== How to complete this task ==
Please give the entries again in full and exactly, without any picture.

== Dataset ==
* * *

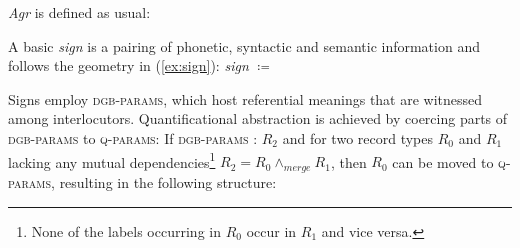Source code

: \documentclass[output=paper
 	        ,biblatex
                ,babelshorthands
                ,newtxmath
                ,draftmode
                ,colorlinks, citecolor=brown
]{langscibook}
\begin{document}
\emph{Agr} is defined as usual:
%
\ea
{}
\z 



A basic \emph{sign} is a pairing of phonetic, syntactic and semantic information and follows the geometry in (\ref{ex:sign}): 
%
\ea \label{ex:sign}
\emph{sign} $\coloneqq$ 
\z

Signs employ \textsc{dgb-params}, which host referential meanings that are witnessed among interlocutors. 
%
Quantificational abstraction is achieved by coercing parts of \textsc{dgb-params} to \textsc{q-params}:
%
\ea
If \textsc{dgb-params} : $R_2$ and for two record types $R_0$ and $R_1$ lacking any mutual dependencies\footnote{None of the labels occurring in $R_0$ occur in $R_1$ and vice versa.}
$R_2 = R_0 \wedge_{merge} R_1$,
then $R_0$ can be moved to \textsc{q-params}, resulting in the following structure: \par\medskip 
 
\end{document}
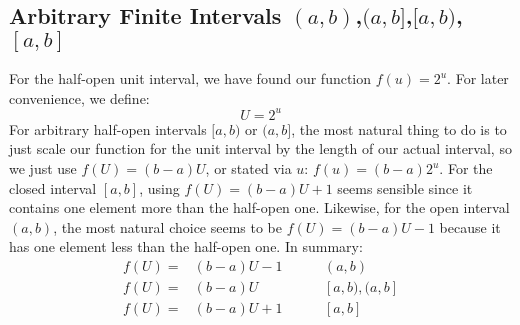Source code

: \documentclass[12pt]{article}
\begin{document}



\subsection{Arbitrary Finite Intervals $(a,b)$,$(a,b]$,$[a,b)$,$[a,b]$}
For the half-open unit interval, we have found our function $f(u) = 2^u$. For later convenience, we define: 
\begin{equation}
	U = 2^u
\end{equation}
For arbitrary half-open intervals $[a,b)$ or $(a,b]$, the most natural thing to do is to just scale our function for the unit interval by the length of our actual interval, so we just use $f(U) = (b-a) U$, or stated via $u$: $f(u) = (b-a) 2^u$. For the closed interval $[a,b]$, using $f(U) = (b-a) U + 1$ seems sensible since it contains one element more than the half-open one. Likewise, for the open interval $(a,b)$, the most natural choice seems to be $f(U) = (b-a) U - 1$ because it has one element less than the half-open one. In summary:
\begin{eqnarray}
 f(U) =& (b-a) U - 1                 & \qquad (a,b) \\
 f(U) =& (b-a) U \quad \; \; \, \,   & \qquad [a,b),(a,b] \\
 f(U) =& (b-a) U + 1                 & \qquad [a,b]
\end{eqnarray}
\end{document}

* * *

== Result ==
Source code

: \documentclass[output=paper
 	        ,biblatex
                ,babelshorthands
                ,newtxmath
                ,draftmode
                ,colorlinks, citecolor=brown
]{langscibook}
\begin{document}
\emph{Agr} is defined as usual:
%
\ea
{}
\z 



A basic \emph{sign} is a pairing of phonetic, syntactic and semantic information and follows the geometry in (\ref{ex:sign}): 
%
\ea \label{ex:sign}
\emph{sign} $\coloneqq$ 
\z

Signs employ \textsc{dgb-params}, which host referential meanings that are witnessed among interlocutors. 
%
Quantificational abstraction is achieved by coercing parts of \textsc{dgb-params} to \textsc{q-params}:
%
\ea
If \textsc{dgb-params} : $R_2$ and for two record types $R_0$ and $R_1$ lacking any mutual dependencies\footnote{None of the labels occurring in $R_0$ occur in $R_1$ and vice versa.}
$R_2 = R_0 \wedge_{merge} R_1$,
then $R_0$ can be moved to \textsc{q-params}, resulting in the following structure: \par\medskip 
 
\end{document}
Source code

: \documentclass[12pt]{article}
\begin{document}



\subsection{Arbitrary Finite Intervals $(a,b)$,$(a,b]$,$[a,b)$,$[a,b]$}
For the half-open unit interval, we have found our function $f(u) = 2^u$. For later convenience, we define: 
\begin{equation}
	U = 2^u
\end{equation}
For arbitrary half-open intervals $[a,b)$ or $(a,b]$, the most natural thing to do is to just scale our function for the unit interval by the length of our actual interval, so we just use $f(U) = (b-a) U$, or stated via $u$: $f(u) = (b-a) 2^u$. For the closed interval $[a,b]$, using $f(U) = (b-a) U + 1$ seems sensible since it contains one element more than the half-open one. Likewise, for the open interval $(a,b)$, the most natural choice seems to be $f(U) = (b-a) U - 1$ because it has one element less than the half-open one. In summary:
\begin{eqnarray}
 f(U) =& (b-a) U - 1                 & \qquad (a,b) \\
 f(U) =& (b-a) U \quad \; \; \, \,   & \qquad [a,b),(a,b] \\
 f(U) =& (b-a) U + 1                 & \qquad [a,b]
\end{eqnarray}
\end{document}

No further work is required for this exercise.